Beginning in a gorgeous wintry landscape, the film soon introduces us to the beautiful young princess Snow White and her doting mother, the queen (Liberty Ross). But when the queen dies, Snow White’s father, the King, falls into inconsolable grief, a grief that is only lightened when he sees the beautiful face of Ravenna (Charlize Theron), who he rescues from a mysterious dark army that is keeping her prisoner.
Instantly smitten, the King shortly marries Ravenna, which is revealed to be something of a poor decision when Ravenna calls forth her own army, who proceed to gut the royal palace of its original inhabitants. Those who aren’t killed escape into exile, except for Snow White, who is kept locked up in a room high in a castle tower.
Obsessed with maintaining her youth and beauty, a feat she achieves by sucking the life force from young women, Ravenna consults regularly with her mirror to ensure that she is still the fairest woman in the kingdom. But one day when the mirror announces that there is someone fairer than Ravenna – and her name is Snow White (Kirsten Stewart) – the queen has an apoplexy. However, there is a bright side to being relegated to being to runner-up in the beauty stakes. For, as the mirror informs her, if Ravenna can suck Snow White’s pure life-force she will achieve immortality.
Snow White, however, manages to escape, and soon finds herself all alone in the terrifying dark forest, a landscape whose every darkness is covered with crawling creatures. When Ravenna sends a huntman to kill Snow White, he instead chooses to look after her and defend her. As the strange couple moves across a series of magical landscapes, some familiar from the original tale, some not, gradually Snow White transforms into a warrior queen.
Snow White and the Huntman is a triumph of art direction and elegantly rendered digital effects. This isn’t the back-handed compliment it sounds like. This Snow White – like all fairy tales really – reduces it characters to archetypes, and as such, the characters are more visual representations than they are conveyors of emotional truth. Backed by strong writing and careful pacing, the result is a film that carefully balances its use of action with remarkable moments of seductive fantasy. The scene in which Snow White wanders through the forest communing with the woodlands creatures – probably the most famous scene from the Disney version – is so delicately and sumptuously produced that its gives Disney a run for his money.

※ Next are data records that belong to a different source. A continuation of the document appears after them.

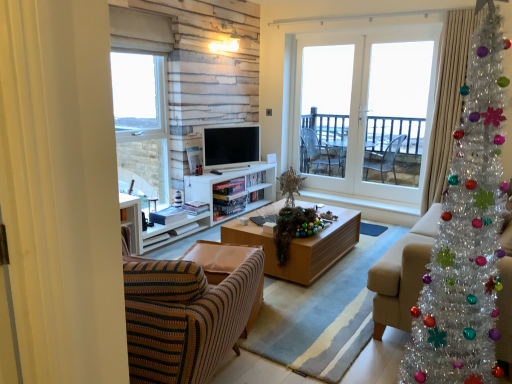
Question: Does matte white television at center have a greater width compared to white glass screen door at center, which is the first screen door in right-to-left order?

Choices:
 (A) no
 (B) yes

Answer: (B)

Question: Considering the relative sizes of matte white television at center and white glass screen door at center, which is the first screen door in right-to-left order, in the image provided, is matte white television at center bigger than white glass screen door at center, which is the first screen door in right-to-left order,?

Choices:
 (A) yes
 (B) no

Answer: (B)

Question: Is matte white television at center positioned before white glass screen door at center, which is the first screen door in right-to-left order?

Choices:
 (A) yes
 (B) no

Answer: (B)

Question: Is matte white television at center aimed at white glass screen door at center, which is the first screen door in right-to-left order?

Choices:
 (A) no
 (B) yes

Answer: (A)

Question: Is matte white television at center positioned beyond the bounds of white glass screen door at center, arranged as the 2th screen door when viewed from the left?

Choices:
 (A) yes
 (B) no

Answer: (A)

Question: Would you consider matte white television at center to be distant from white glass screen door at center, arranged as the 2th screen door when viewed from the left?

Choices:
 (A) yes
 (B) no

Answer: (A)

Question: Does beige fabric couch at right have a lesser width compared to wooden coffee table at center?

Choices:
 (A) yes
 (B) no

Answer: (B)

Question: Is beige fabric couch at right looking in the opposite direction of wooden coffee table at center?

Choices:
 (A) no
 (B) yes

Answer: (A)

Question: Does beige fabric couch at right have a smaller size compared to wooden coffee table at center?

Choices:
 (A) yes
 (B) no

Answer: (B)

Question: Would you say beige fabric couch at right contains wooden coffee table at center?

Choices:
 (A) no
 (B) yes

Answer: (A)

Question: Does beige fabric couch at right have a greater width compared to wooden coffee table at center?

Choices:
 (A) no
 (B) yes

Answer: (B)

Question: From the image's perspective, is beige fabric couch at right under wooden coffee table at center?

Choices:
 (A) no
 (B) yes

Answer: (A)

Question: Is white glass screen door at center, arranged as the 2th screen door when viewed from the left, smaller than shiny tinsel garland at center?

Choices:
 (A) no
 (B) yes

Answer: (A)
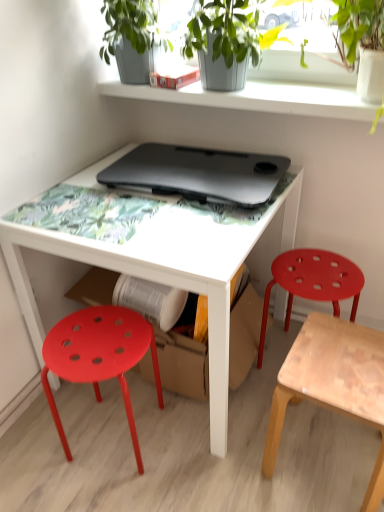
Question: Looking at their shapes, would you say matte plastic stool at right, which is the 3th stool from left to right, is wider or thinner than black matte laptop at center?

Choices:
 (A) wide
 (B) thin

Answer: (B)

Question: Is matte plastic stool at right, the 1th stool positioned from the right, inside the boundaries of black matte laptop at center, or outside?

Choices:
 (A) inside
 (B) outside

Answer: (B)

Question: Which object is positioned closest to the white glossy table at center?

Choices:
 (A) green matte plant at upper center
 (B) light brown wooden stool at lower right, which appears as the second stool when viewed from the right
 (C) smooth gray concrete shelf at upper center
 (D) matte plastic stool at lower left, the 1th stool from the left
 (E) matte plastic stool at right, the 1th stool positioned from the right

Answer: (D)

Question: Which object is the farthest from the matte plastic stool at right, which is the 3th stool from left to right?

Choices:
 (A) black matte laptop at center
 (B) light brown wooden stool at lower right, marked as the 2th stool in a left-to-right arrangement
 (C) smooth gray concrete shelf at upper center
 (D) matte plastic stool at lower left, the 1th stool from the left
 (E) white glossy table at center

Answer: (D)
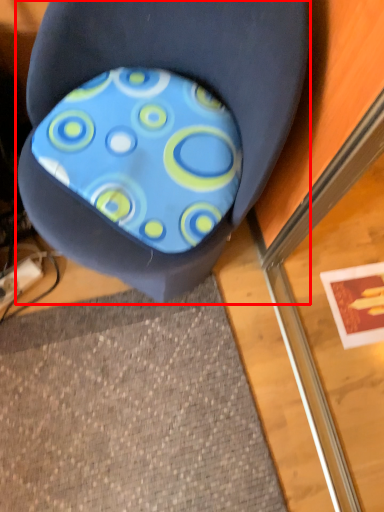
Question: From the image, what is the correct spatial relationship of chair (annotated by the red box) in relation to design?

Choices:
 (A) right
 (B) left

Answer: (B)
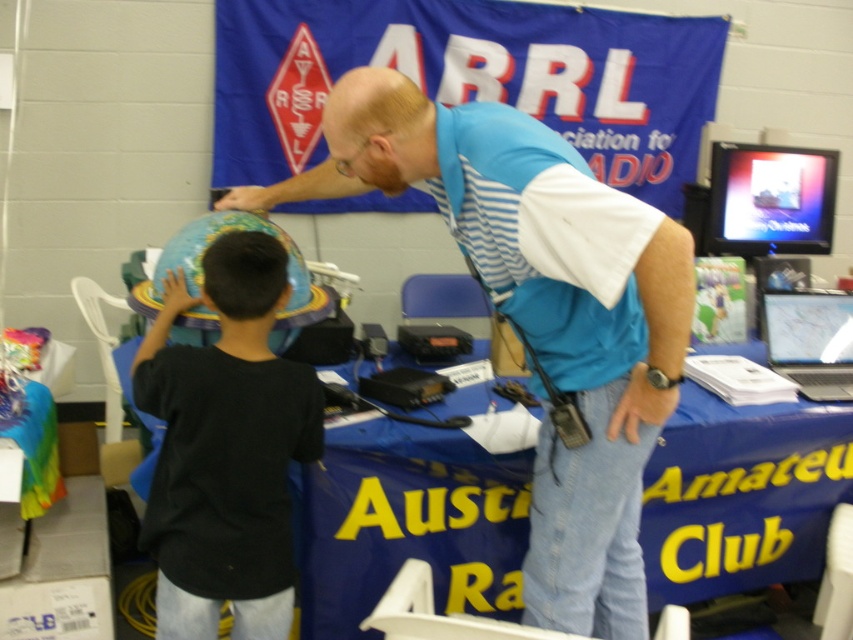
Question: Is black matte globe at left below black matte hair at upper left?

Choices:
 (A) yes
 (B) no

Answer: (A)

Question: Observing the image, what is the correct spatial positioning of black matte globe at left in reference to bald scalp at upper center?

Choices:
 (A) left
 (B) right

Answer: (A)

Question: Is blue striped shirt at upper center closer to the viewer compared to bald scalp at upper center?

Choices:
 (A) no
 (B) yes

Answer: (B)

Question: Estimate the real-world distances between objects in this image. Which object is farther from the blue striped shirt at upper center?

Choices:
 (A) black matte hair at upper left
 (B) black matte globe at left

Answer: (B)

Question: Which object appears farthest from the camera in this image?

Choices:
 (A) black matte globe at left
 (B) blue striped shirt at upper center
 (C) bald scalp at upper center
 (D) black matte hair at upper left

Answer: (D)

Question: Which is farther from the bald scalp at upper center?

Choices:
 (A) blue striped shirt at upper center
 (B) black matte hair at upper left
 (C) black matte globe at left

Answer: (C)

If there’s a problem with the film, it’s in the thinness of much of the acting, particularly Kristen Stewart, whose face seems to be permanently looking slightly skyward. But this isn’t a major problem for a film whose magic is visual rather than emotional. Still it would have taken the film to the next level if it had been populated by stellar actors.
Finally, while I mention Guillermo Del Torro and Walt Disney as obvious references, another key influence is the television series Game of Thrones, which Snow White and the Huntsman resembles in its blend of fantasy and a kind of mucky realism. If you’re a fan of the series, you should enjoy Snow White and the Huntsman. They are very closely related indeed.